While mandating most common “social distancing” activities, Hong Kong’s courts recently upheld a ban on wearing masks at anti-China events.

The Taikoo Shing protest was actually the second such event during the weekend. On Friday, the South China Morning Post reported that about 100 people organized a protest event at a different mall, IFC Mall, similarly chanting protest slogans and urging the government to resist communist pressure from Beijing. The Post noted that the crowd attempted to organize “sparsely,” leaving space between them to respect Chinese coronavirus “social distancing” guidelines.

“Friday’s action was in support of prominent lawyers, activists and legislators arrested last week over anti-government unrest last year, and to rail against recent criticism of pan-democrat legislators by two central government bodies overseeing the city,” the Post noted. As a smaller protest, it did not attract the violent police response of Sunday’s event.

Pro-China lawmakers held a press conference on Monday to condemn the protests, claiming that lawmakers who supported human rights and democracy were guilty of “encouragement, tolerance and beautification” of violence, despite no evidence of any violence perpetrated by anyone but police officers this weekend.

“These are very serious crimes and this is extreme violence,” lawmaker Martin Liao reportedly said, referring to criminal charges against Hong Kong protest participants for alleged violent acts last year. “We are here to reprimand the pan-dem[ocracy] legislators for the encouragement and tolerance and the refusal to condemn violence in the past few months. That has, to some extent, contributed to this scenario.”

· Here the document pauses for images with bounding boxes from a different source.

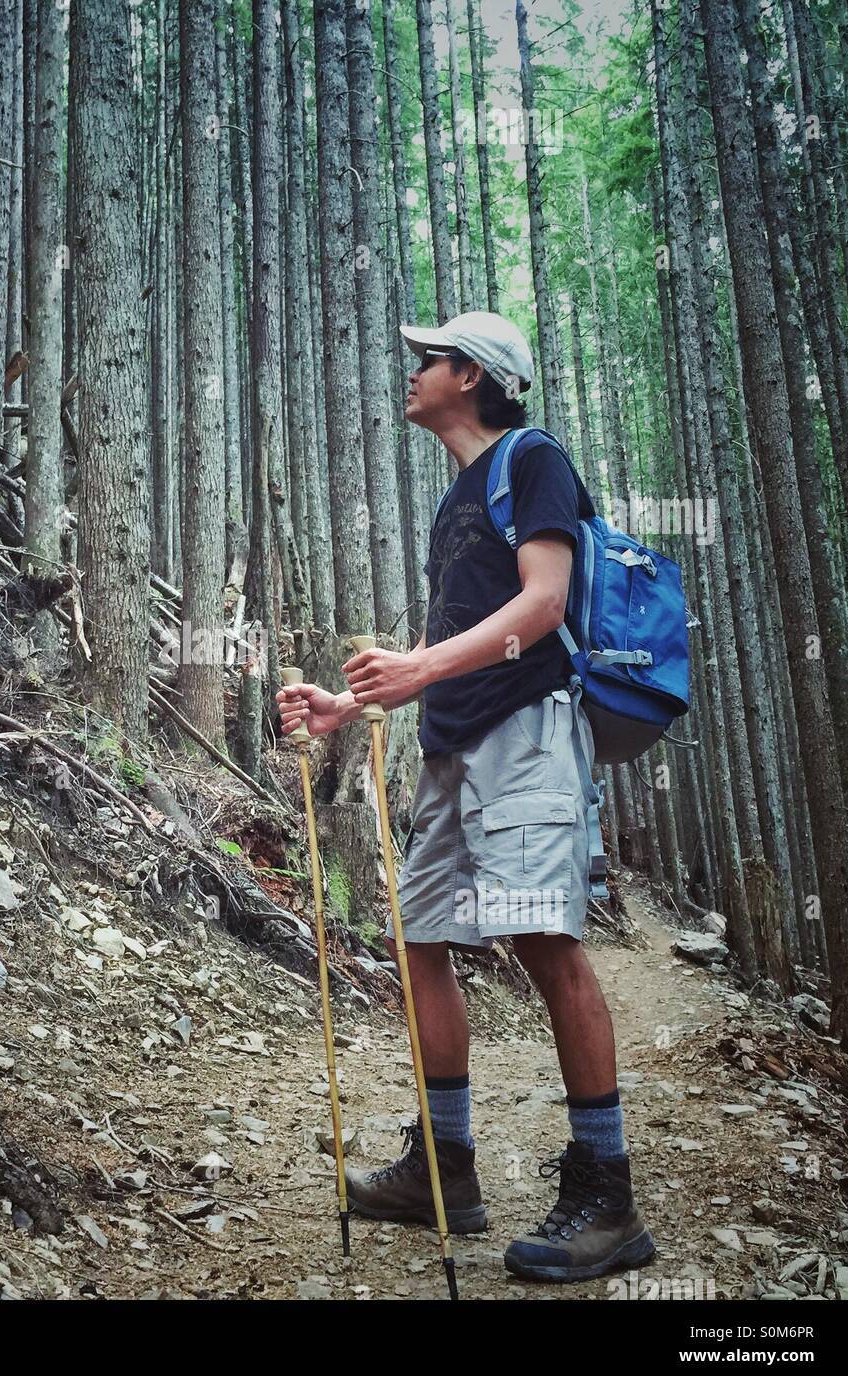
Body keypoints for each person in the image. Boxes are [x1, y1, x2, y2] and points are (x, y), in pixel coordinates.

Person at [275, 311, 655, 1284]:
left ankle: (606, 1197)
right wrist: (341, 704)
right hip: (450, 748)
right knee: (422, 942)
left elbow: (538, 605)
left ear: (474, 375)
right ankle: (441, 1173)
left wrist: (414, 670)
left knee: (544, 940)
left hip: (528, 738)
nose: (412, 371)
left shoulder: (533, 461)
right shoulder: (458, 497)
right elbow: (455, 634)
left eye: (428, 359)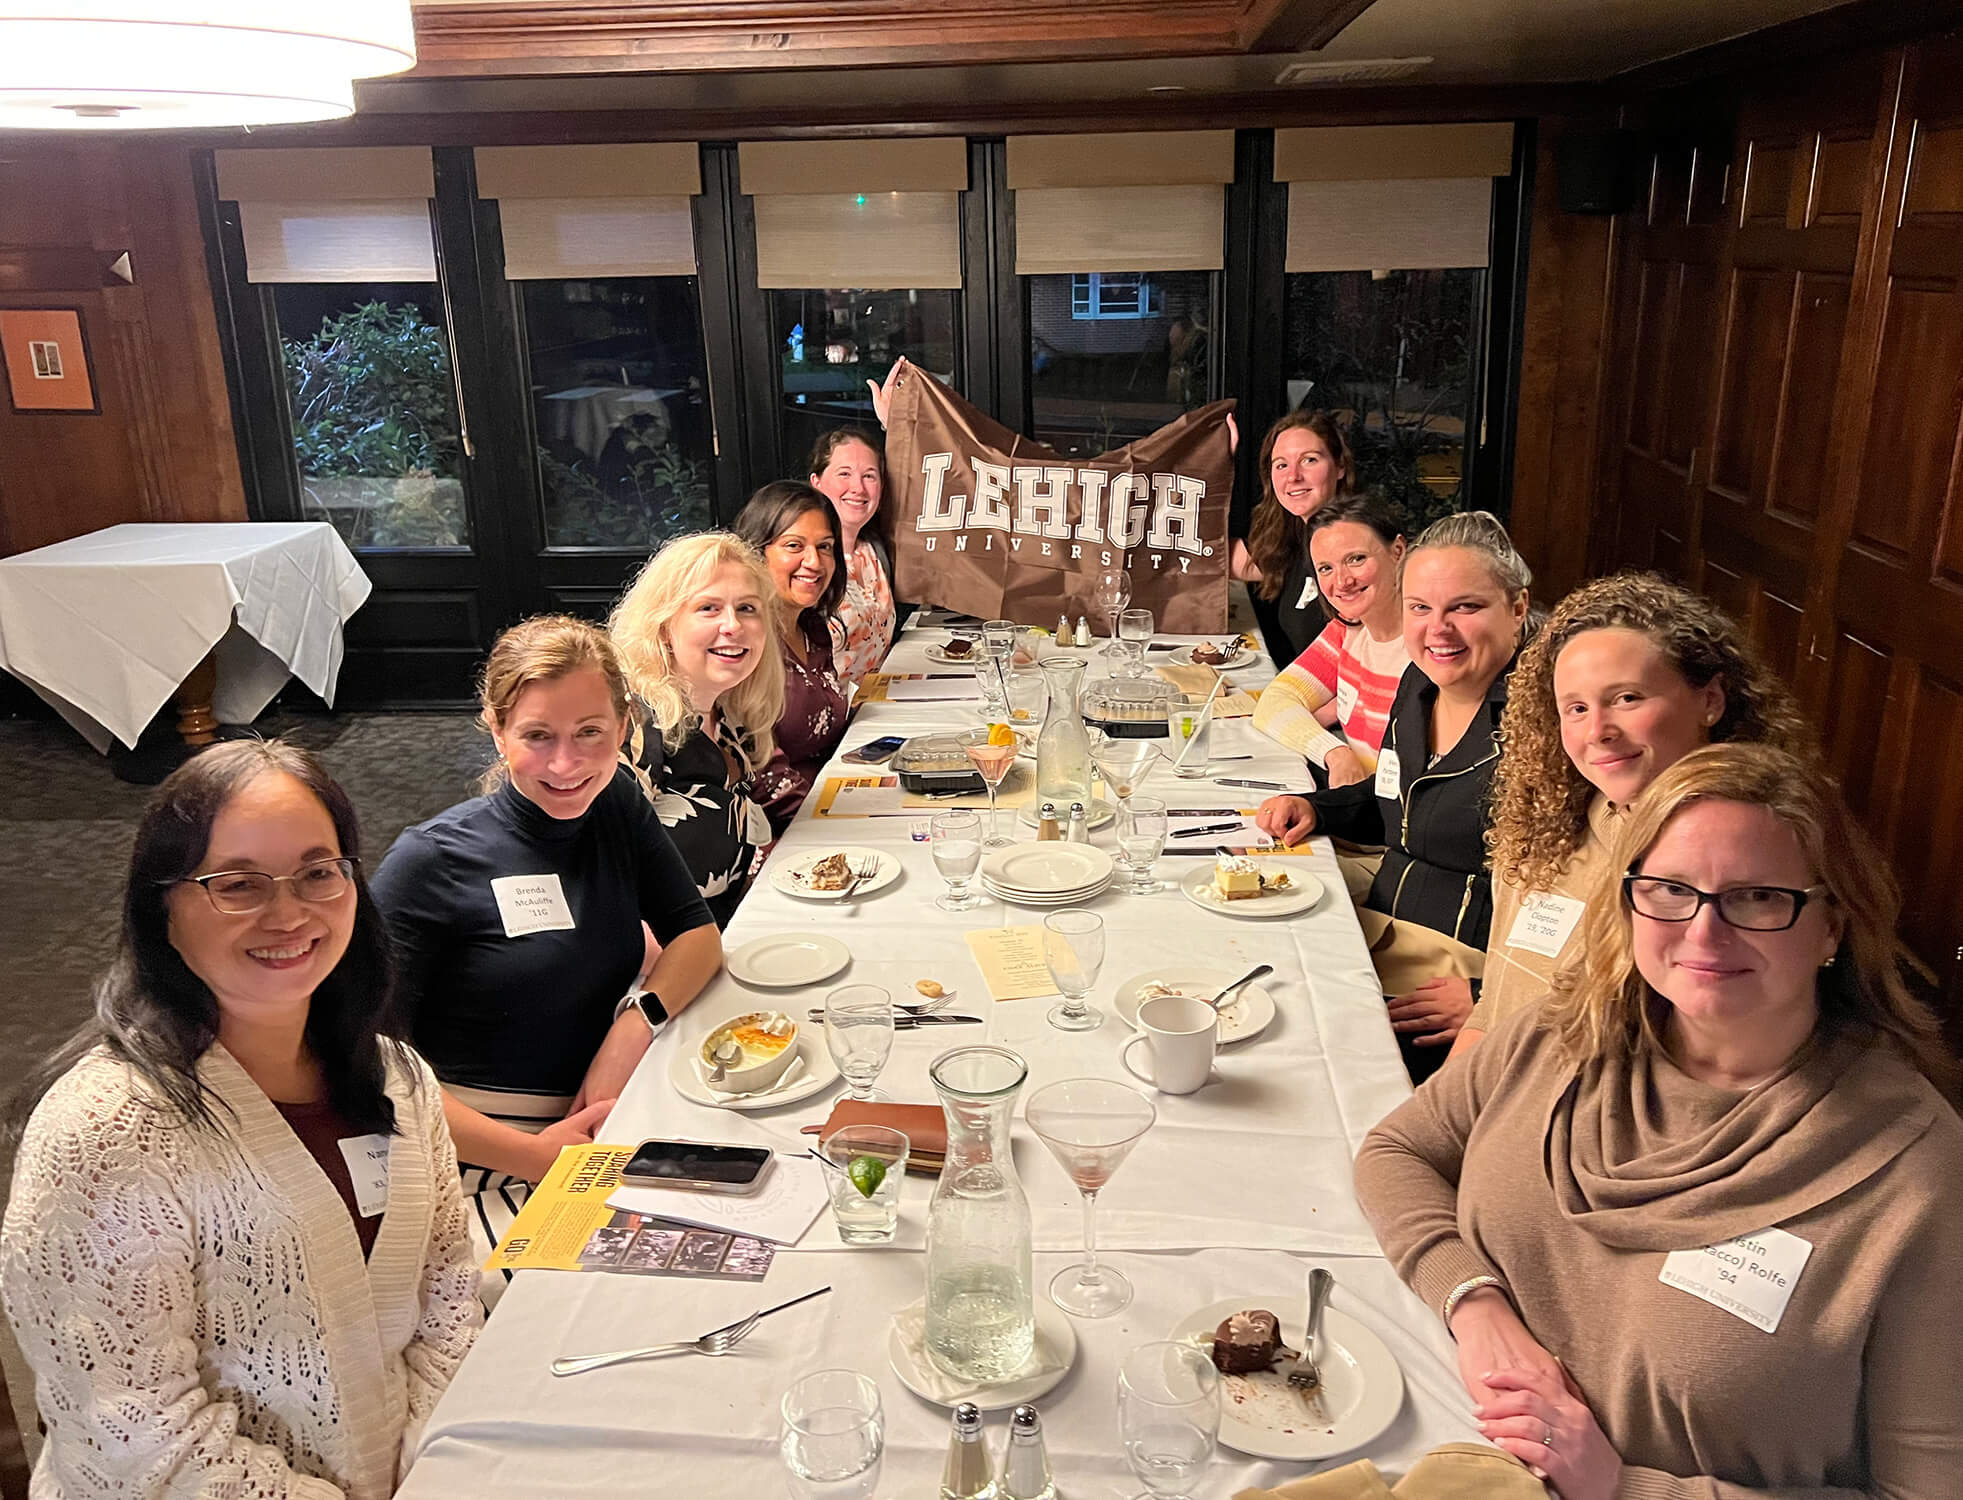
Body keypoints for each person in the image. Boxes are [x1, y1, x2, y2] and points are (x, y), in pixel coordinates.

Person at [1355, 743, 1963, 1500]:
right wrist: (1473, 1303)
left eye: (1757, 898)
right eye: (1670, 890)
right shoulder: (1559, 1034)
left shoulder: (1915, 1170)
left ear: (1831, 926)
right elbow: (1395, 1150)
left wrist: (1625, 1488)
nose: (1703, 935)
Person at [2, 740, 480, 1498]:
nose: (288, 913)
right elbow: (137, 1436)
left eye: (319, 872)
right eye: (238, 884)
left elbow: (448, 1288)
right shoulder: (106, 1133)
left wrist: (431, 1461)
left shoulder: (399, 1077)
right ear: (163, 903)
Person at [369, 615, 721, 1270]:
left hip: (601, 1117)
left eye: (590, 733)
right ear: (497, 731)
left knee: (740, 1227)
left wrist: (633, 1024)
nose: (566, 764)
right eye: (537, 736)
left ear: (623, 728)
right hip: (480, 1157)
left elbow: (697, 937)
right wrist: (535, 1155)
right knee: (625, 1291)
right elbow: (370, 1067)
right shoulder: (428, 862)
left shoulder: (614, 802)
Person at [1452, 573, 1812, 1059]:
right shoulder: (1550, 825)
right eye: (1576, 708)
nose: (1598, 731)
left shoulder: (1749, 862)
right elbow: (1493, 1010)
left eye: (1627, 698)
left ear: (1710, 700)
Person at [1255, 511, 1531, 1082]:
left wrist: (1493, 997)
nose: (1438, 630)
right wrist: (1317, 808)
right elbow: (1394, 803)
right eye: (1421, 608)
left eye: (1467, 607)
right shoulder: (1421, 684)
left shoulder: (1546, 727)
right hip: (1382, 931)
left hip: (1449, 976)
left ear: (1519, 609)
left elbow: (1582, 904)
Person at [611, 532, 784, 927]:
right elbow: (596, 876)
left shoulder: (728, 715)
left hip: (732, 928)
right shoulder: (635, 724)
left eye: (747, 608)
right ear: (663, 625)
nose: (733, 626)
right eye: (708, 608)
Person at [1251, 494, 1410, 788]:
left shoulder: (1428, 647)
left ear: (1398, 551)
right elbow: (1273, 703)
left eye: (1356, 559)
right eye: (1326, 568)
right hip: (1352, 807)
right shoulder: (1347, 630)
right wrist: (1335, 754)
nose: (1342, 581)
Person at [732, 481, 851, 834]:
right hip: (789, 831)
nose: (814, 562)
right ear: (757, 552)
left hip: (829, 800)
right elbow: (762, 774)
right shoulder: (744, 644)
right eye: (794, 546)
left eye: (825, 547)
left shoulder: (813, 629)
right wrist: (840, 825)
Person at [1230, 410, 1357, 658]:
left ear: (1340, 466)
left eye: (1309, 460)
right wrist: (1215, 464)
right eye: (1281, 465)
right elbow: (1212, 557)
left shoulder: (1355, 545)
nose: (1293, 476)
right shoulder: (1297, 536)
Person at [809, 426, 898, 686]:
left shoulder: (874, 549)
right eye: (844, 474)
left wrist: (894, 422)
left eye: (869, 476)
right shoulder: (807, 564)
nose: (858, 488)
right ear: (817, 482)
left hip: (878, 707)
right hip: (828, 719)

Hong Kong has reached a turning point on the Chinese coronavirus pandemic, some officials have suggested, given the lack of new cases in half of the past eight days. Hong Kong has documented 12 coronavirus cases in the past week.

“The last time Hong Kong had gone two consecutive days without a single confirmed infection was all the way back in January,” RTHK noted, though cases rose significantly after that dip. “No new Covid-19 cases were recorded on January 27 and 28, although there was a spike infections by the end of March.”
Even at the local epidemic’s peak, however, the largest number of daily cases Hong Kong reported was 65 people.

“I think schools can resume classes – either morning session or afternoon session but not the whole day of school,” Leung Chi-chiu, the chairman of Hong Kong’s Medical Association’s advisory committee on communicable diseases told RTHK. “We may consider partial resumption of our schools, step by step.”

With the need for “social distancing” eliminated, Hong Kong may soon see a resurgence of the protest movement that brought millions to the streets for half of 2019.